Information-Theoretic Dual Memory System for Continual Learning
RunQing Wu, KaiHui Huang, HanYi Zhang, QiHe Liu, GuoJin Yu, JingSong Deng, Fei Ye
TL;DR
This work tackles catastrophic forgetting in continual learning by introducing the Information-Theoretic Dual Memory System (ITDMS), a plug-and-play architecture with a fast reservoir memory for recent data and a slow memory for informative long-term samples. ITDMS employs an information-theoretic memory optimization (ITMO) that uses the second-order Rényi entropy $H_2$ and Cauchy–Schwarz divergence $D_{CS}$ to select diverse, representative samples, complemented by a Balanced Sample Selection (BSS) to maintain category-balanced memory across task switches. The framework integrates with existing replay-based baselines (e.g., DER++) and demonstrates state-of-the-art performance across balanced and imbalanced data streams in Task-IL, Class-IL, and Domain-IL settings, with notable stability improvements at constrained memory sizes. The paper also provides ablations and analyses of sample-weight dynamics, highlighting the benefits of combining dual memory with information-theoretic selection and balanced removal, and discusses future directions for dynamic memory expansion and efficiency improvements.
Abstract
Continuously acquiring new knowledge from a dynamic environment is a fundamental capability for animals, facilitating their survival and ability to address various challenges.
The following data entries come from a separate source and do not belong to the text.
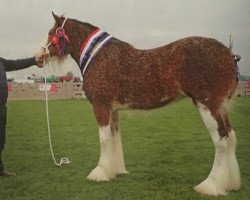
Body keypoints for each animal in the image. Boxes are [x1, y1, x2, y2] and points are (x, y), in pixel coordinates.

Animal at [38, 13, 240, 196]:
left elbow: (104, 140)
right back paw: (230, 184)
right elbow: (114, 138)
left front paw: (100, 173)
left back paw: (210, 186)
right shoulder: (113, 110)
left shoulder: (101, 106)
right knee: (231, 137)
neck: (98, 56)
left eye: (51, 33)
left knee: (221, 140)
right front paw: (116, 171)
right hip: (220, 107)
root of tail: (228, 53)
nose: (38, 56)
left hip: (208, 106)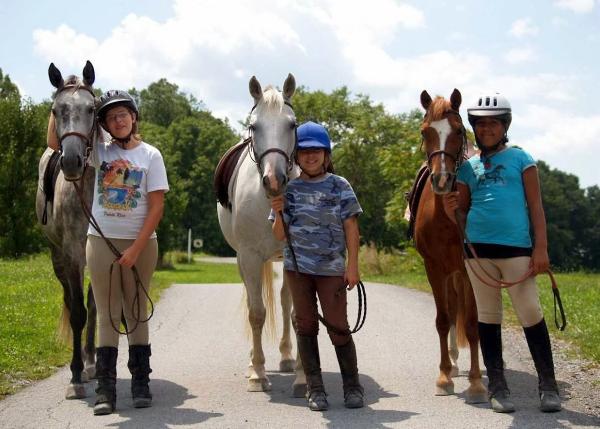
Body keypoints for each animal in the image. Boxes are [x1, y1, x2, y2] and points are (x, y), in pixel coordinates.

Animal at [217, 74, 308, 394]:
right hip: (244, 261)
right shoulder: (249, 257)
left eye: (292, 125)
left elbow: (296, 314)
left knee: (284, 301)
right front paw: (257, 373)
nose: (274, 179)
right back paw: (253, 364)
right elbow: (256, 313)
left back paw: (287, 358)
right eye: (254, 126)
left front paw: (303, 376)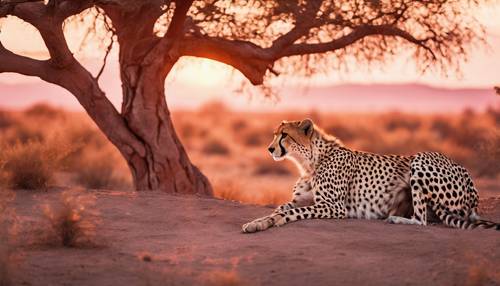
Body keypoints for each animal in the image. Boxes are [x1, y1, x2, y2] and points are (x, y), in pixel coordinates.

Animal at [241, 118, 496, 232]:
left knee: (421, 220)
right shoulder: (299, 200)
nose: (269, 149)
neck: (309, 162)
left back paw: (396, 219)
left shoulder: (334, 207)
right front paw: (259, 222)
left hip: (421, 159)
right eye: (274, 134)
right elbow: (280, 209)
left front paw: (267, 222)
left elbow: (291, 213)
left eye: (284, 135)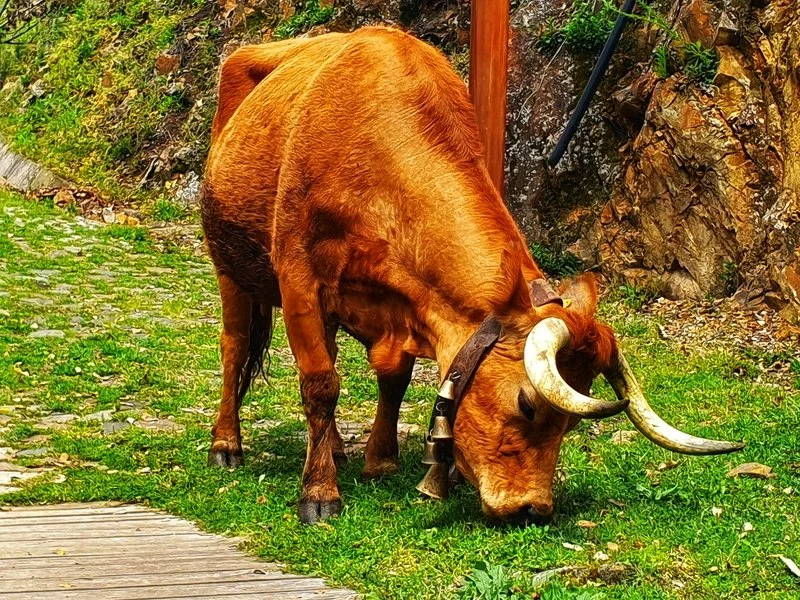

This capability is referred to as continual learning, which focuses on the ability to learn a sequence of tasks without the detriment of previous knowledge. A prevalent strategy to tackle continual learning involves selecting and storing numerous essential data samples from prior tasks within a fixed-size memory buffer. However, the majority of current memory-based techniques typically utilize a single memory buffer, which poses challenges in concurrently managing newly acquired and previously learned samples. Drawing inspiration from the Complementary Learning Systems (CLS) theory, which defines rapid and gradual learning mechanisms for processing information, we propose an innovative dual memory system called the Information-Theoretic Dual Memory System (ITDMS). This system comprises a fast memory buffer designed to retain temporary and novel samples, alongside a slow memory buffer dedicated to preserving critical and informative samples. The fast memory buffer is optimized employing an efficient reservoir sampling process. Furthermore, we introduce a novel information-theoretic memory optimization strategy that selectively identifies and retains diverse and informative data samples for the slow memory buffer. Additionally, we propose a novel balanced sample selection procedure that automatically identifies and eliminates redundant memorized samples, thus freeing up memory capacity for new data acquisitions, which can deal with a growing array of tasks. Our methodology is rigorously assessed through a series of continual learning experiments, with empirical results underscoring the effectiveness of the proposed system.